Well, first of all, I don’t think this subject is about getting the right answers. I think it’s actually about asking the right questions.
It’s A BIG Study. Is That a Good Thing?
The authors said they included all studies in the “Medline, Embase, and Cochrane Library using the NHS Evidence website and Cochrane online library platforms from inception until December 2015 for studies on twin pregnancies that reported rates of stillbirth.” The studies reviewed in this study covered different countries. They looked only at dichorionic pregnancies- twin pregnancies where the babies each had their own placenta. (Monochorionic-monoamniotic pregnancies are rarer and known to carry additional risks. These occur only in identical twins.)
This study did very little to limit confounding variables. Confounding variables are these darling little factors that suggest correlation when there isn’t any. In this case, the confounding variables include:
- Monozygotic (identical) vs. dizygotic (fraternal) twin pregnancy- monozygotic twins are considered to have more risks than dizygotic twins.
- Spontaneous (no fertility treatments) vs. conceived with fertility treatments.
- Age of mother (moms over 40 have a higher likelihood of twins, but also a higher risk of complications. Moms under 18 have higher rates of complications as well).
- Nutritional deficiencies such as anemia or iodine deficiency- especially important if any of the included studies came from developing countries.
- What type of prenatal care women were receiving, in fact the authors were aware of this variable and its potential for confounding and state that “The variation observed in the clinical management of twin pregnancies and neonatal care after delivery between centres could also have influenced the outcomes.”
- Any pre-existing conditions the mothers may have had.
So because there was so little control for confounding variables, the authors of this study are like, “Oh gee! ALL twin pregnancies are at risk for stillbirth at 38 weeks!!!”
Twins at Home vs. Twins in the Hospital
In the few places where midwives are able to deliver twins (a number which is dwindling), the twin pregnancy would have to go past 37 weeks or the midwife would not be allowed to attend. So accounts of mothers who have had home births of twins are already in a different situation with gestation than many mothers who have delivered in a hospital. These are anecdotal accounts and there are very few- but I still think they are an interesting phenomenon to consider.
Mary Cronk, a British midwife with over 45 years of experience and who has delivered several sets of twins advises mothers that identical twins generally carry more risks. (You can read her guidelines for midwife care of twins at the above link.)
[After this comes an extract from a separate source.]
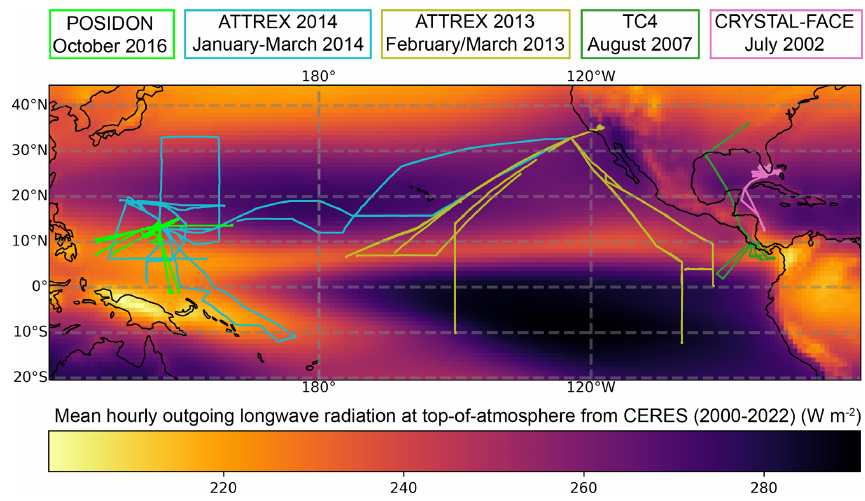
Figure 1. Map of mean top-of-atmosphere outgoing longwave radiation from CERES, with flight tracks from the five campaigns used in this study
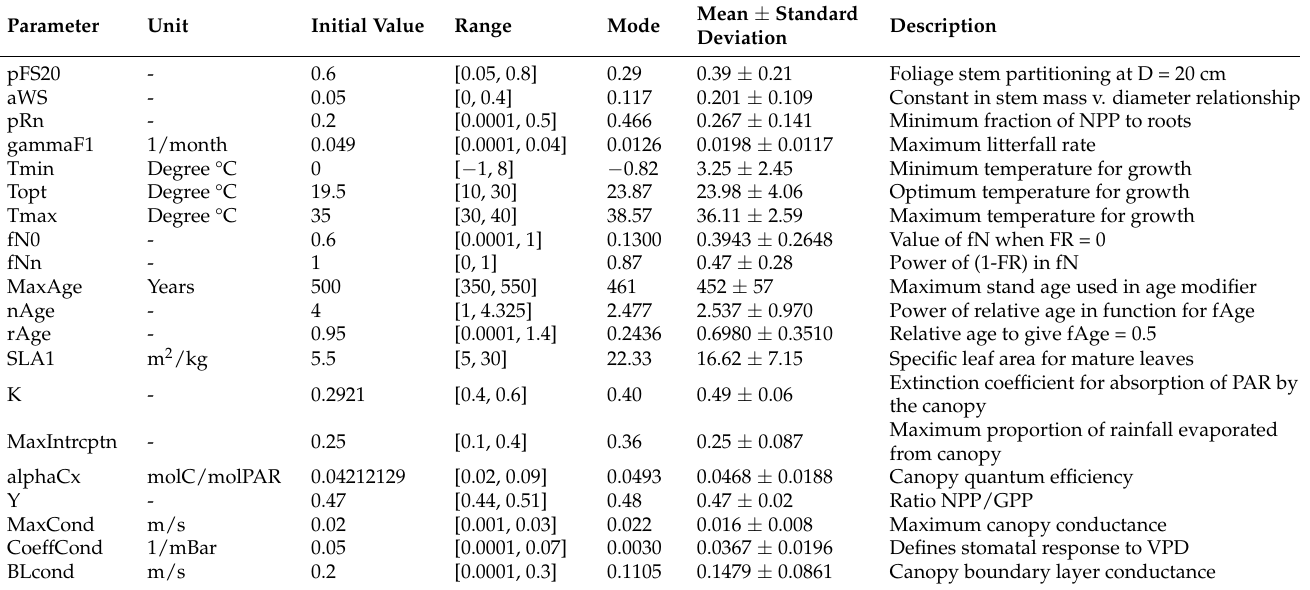
Table 7. Initial values, ranges, and posterior distributions of the 20 optimized 3-PG model parameters.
However, there are a few very rare cases of identical twins born at home in the 20th century, midwife Jeanine Parvati Baker’s being one of them. (I don’t know of any online publications of her twin birth but you can read about it in Elizabeth Noble’s Having Twins and More and Jeanine’s book Prenatal Yoga and Natural Birth.)
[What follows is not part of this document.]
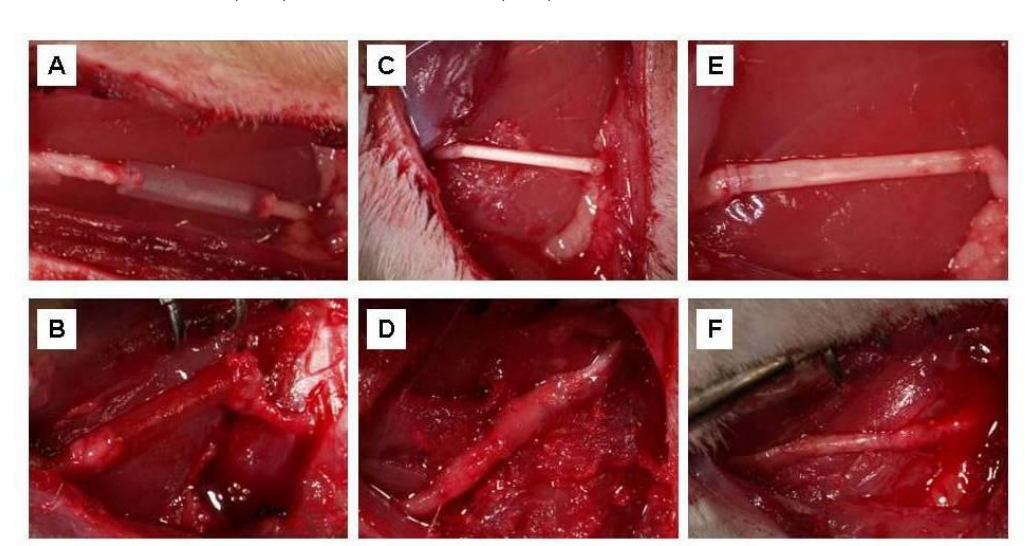
Figure 4. Intraoperative photographs of different types of nerve conduit (top row, immediately after implantation; bottom row, six months after implantation): ( A , B ) Silicone tube (used as a control); ( C , D ) PLLA conduit; ( E , F ) PLLA/ODLA-AG73 conduit.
An interesting side note is that her twins were considered at risk for being “locked twins” because Baby A was in breech and Baby B was vertex. However, Jeanine didn’t have many of the other risk factors for locked twins such as small babies, first birth, oligohydramnios, uterine hypertonicity, early rupture of the second sac (and I think her twins were dichorionic). Her babies were born at term and healthy and lived to adulthood.
On the other hand, the study in the BMJ acknowledged that one of its limitations was that recommendations of delivery for twins have varied between 34 and 38 weeks- which means that some pregnancies that may have gone longer didn’t because a delivery was scheduled earlier. And as, the authors point out, because of the high rates of pre-term delivery (both spontaneous and planned) they had a smaller sample size of births going to 37 and 38 weeks. And a smaller sample size means that any anomaly can throw the numbers off. (One death in ten looks riskier than one in a thousand- even if that one in ten was a fluke.) So the bottom line is that we have very little good data on what it would mean to carry a twin pregnancy to 39 or 40 weeks because it doesn’t usually happen in a hospital setting and midwives attend very few twin births.
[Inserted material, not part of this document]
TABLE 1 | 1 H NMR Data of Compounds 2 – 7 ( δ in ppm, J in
Are We Asking The Right Questions?
So the 2016 BMJ study merely found an average across a VERY broad spectrum of twin pregnancies and has urged that delivery for all twin pregnancies be based on this average.
But I don’t think the question should be “How can we schedule the delivery to avoid preterm complications and stillbirth?”
The question should be, “How do we get more precise about predicting which pregnancies are at risk of stillbirth?” Since delivery at 37 weeks can cause an increased incidence of issues like respiratory problems, are there some twin pregnancies that could go full-term without risk to the mother and babies? And along with that, how can we prevent preterm labor and delivery of twins? Shouldn’t we be looking for how we can do better than 37 weeks?